Mes yeux se perdent dans l’immensité du néant. Je regarde cette fenêtre avec ses moulures d’un ancien temps. Assis sur une chaise décrépie, mon esprit s’égare, le reflet du soleil scintillant alors de mille feux. Le soleil est si éclatant qu’il blanchit la ruelle. Une sensation étrange me parcourt : c’est comme si je pouvais alors sentir sa chaleur, me rendre compte que j’étais enfin vivant. Mais cette perception est bien fugace, elle s’échappe aussi vite qu’elle n’est apparue. A trop vouloir s’en approcher, on finit par se brûler.
Pourtant j’essaie. Vraiment. Mais je ne fais plus impression. Je sors de mon appartement engoncé et ridicule d’anxiété pour voir les lueurs du jour. Mes lunettes solidement ajustées, ma chemise parfaitement repassée, j’écoute les autres me raconter leurs péripéties : les voir rigoler, fanfaronner à propos de leurs folies diurnes ou de leurs ébats nocturnes. Cet argent claqué et ces actions achetées.
Une accumulation de facéties qui glissent sur moi comme la rosée du matin. Pourtant je le répète, j’ai tenté. Mais je ne me reconnus plus dans ce milieu où cette bourgeoisie descend de sa tour d’ivoire pour immerger et se rendre ivre de vide. Quelle déception. Il vive, non c’est même pire que cela, il vivote tout en ne souciant peu de savoir ce qu’est d’être heureux. Des corps qui ne touchent rien.
Leur jeunesse s’est évanouie et ils acceptent avec désinvolture l’âge adulte. A quoi bon. Ces camarades de bataille, ces personnes que je regardais avec empathie comme si eux et moi avions fait les quatre cents coups. Sauf que c’est la distance qui prédomine au jour d’aujourd’hui. Je les entends déblatérer des futilités, blablater sur des choses qui n’ont plus de sens. Se rajoute à cela une impression de déjà vu, un gout amer qui reste dans le creux de la voix.

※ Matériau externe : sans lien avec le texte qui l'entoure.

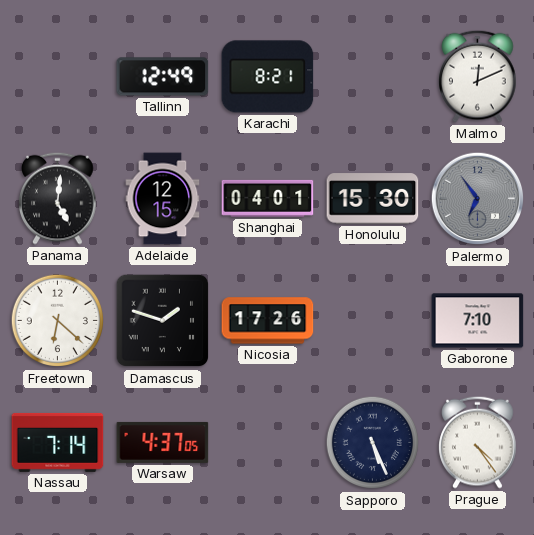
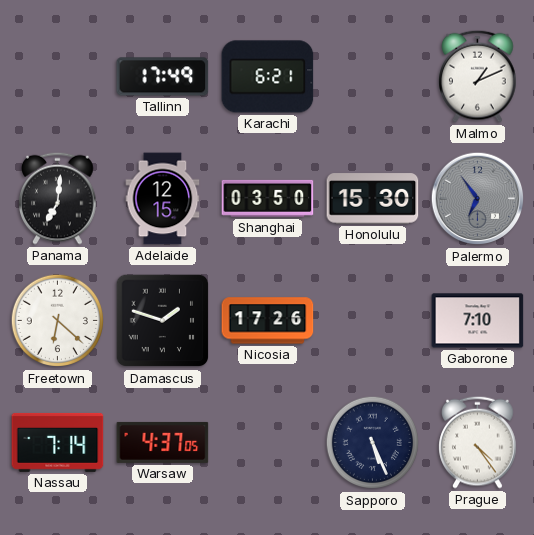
Tallinn: 12:49 -> 17:49
Karachi: 8:21 -> 6:21
Malmo: 12:11 -> 1:11
Panama: 5:01 -> 7:01
Shanghai: 04:01 -> 03:50
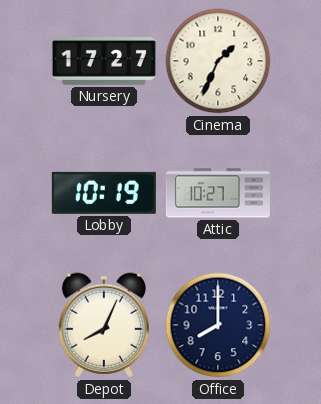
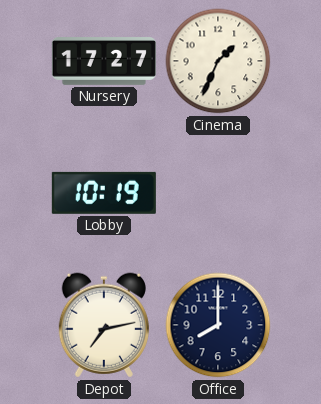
Attic: 10:27 -> none
Depot: 8:04 -> 7:13
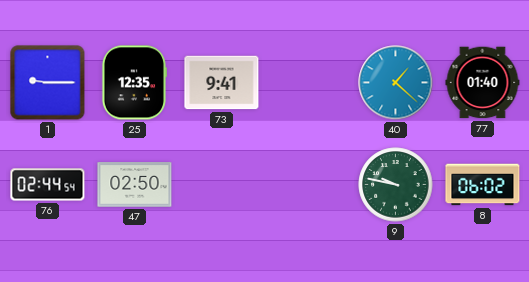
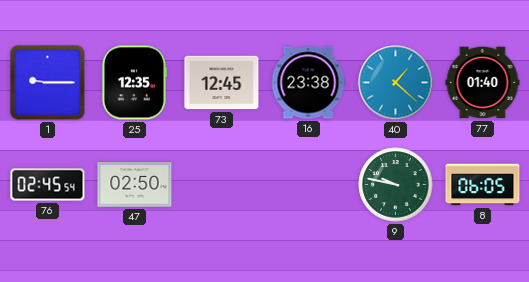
73: 9:41 -> 12:45
16: none -> 23:38
76: 02:44 -> 02:45
8: 06:02 -> 06:05
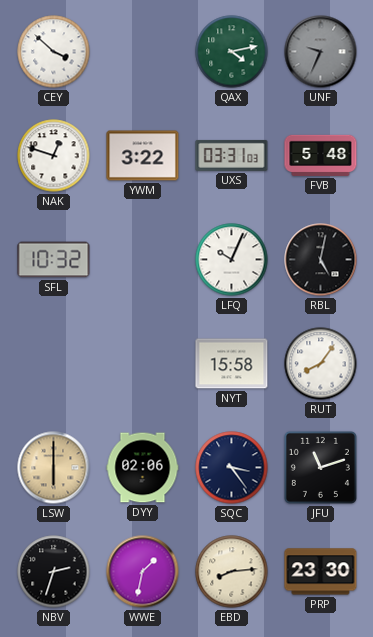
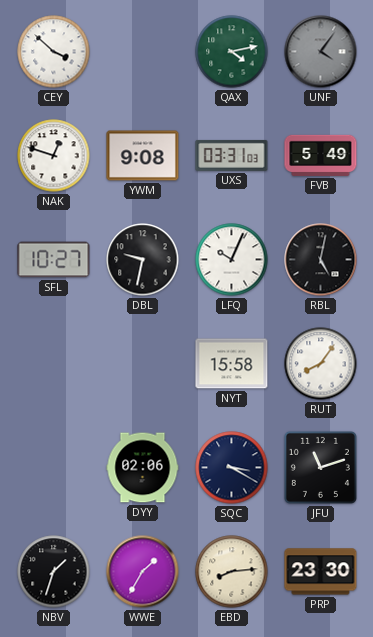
UNF: 9:34 -> 4:06
YWM: 3:22 -> 9:08
FVB: 5:48 -> 5:49
SFL: 10:32 -> 10:27
DBL: none -> 9:32
LSW: 6:00 -> none
SQC: 3:24 -> 3:20
NBV: 2:33 -> 1:33
WWE: 1:32 -> 1:35
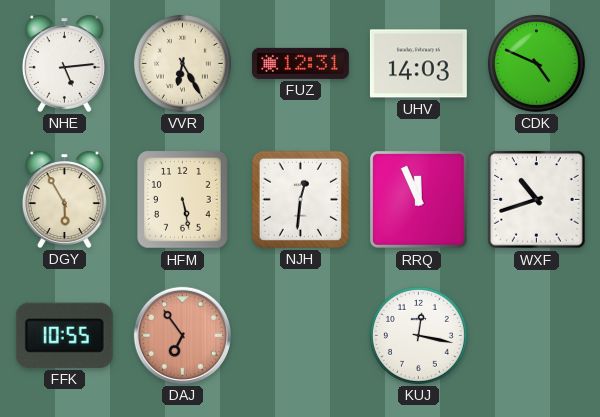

Une solitude un peu crasse s’immisce alors entre eux et moi. Mon petit sourire de circonstances ne fonctionne plus, il ne cache plus mon désintérêt. On me questionne mais je me dérobe. Je me remémore ces soirées : un verre, puis deux puis trois. Que de moments de bravoure qui s’évaporent dans lesquelles la réalité s’étiolait et se transformait en une douce mélancolie. Je m’épanche mais ce ne sont que des sornettes. Se mentir ne dure qu’un temps.
La violence du réveil devient donc un quotidien qu’il est difficile de recadrer d’un seul revers de main. A pied ou en voiture, je ne touche plus le sol. Même dans ses bras, je ne ressens plus rien. Je ne désire plus. Le dur labeur d’une impuissance mentale. Ces courbes voluptueuses, sa délicate bouche ou sa peau arrondie ne sont plus un catalyseur d’éveil. Je ne distingue plus les formes. Je ne suis pas fou, je n’ai même jamais été aussi clairvoyant. Comme si elle couchait avec un cadavre.
Elle est là, me toise d’un œil aimant mais ce n’est qu’une question d’heure. Pour nous, pour moi. Nous étions nous, elle devient elle, je ne suis plus que moi. Elle aussi considère que la course était perdue d’avance. Elle est la vie. Je m’affale sur le canapé. Puis il y a cette étincelle, ce court instant, ce déclic qui fait trembler un soi : passant de la dangereuse incertitude au véritable apaisement. C’est drôle comme l’esprit est bien fait dans son imperfection. Comprendre qu’un moment de lucidité n’en est finalement pas un. L'ombre est mon destin.
Cet atroce sentiment : ne plus vouloir entendre parler de son passé et ne pas vouloir écrire les lignes d’un quelconque futur. Drôles d’amours. L’angoisse se métamorphose en vérité. La peur de disparaître n’est plus. Dans un recoin de mon esprit, j’hume l’effroi d’éprouver un tel plaisir. Celui de ne plus être, de me perdre dans l’immensité du néant. Dans un silence de cathédrale, je la vois, la dissèque. Une flamme. Le feu follet.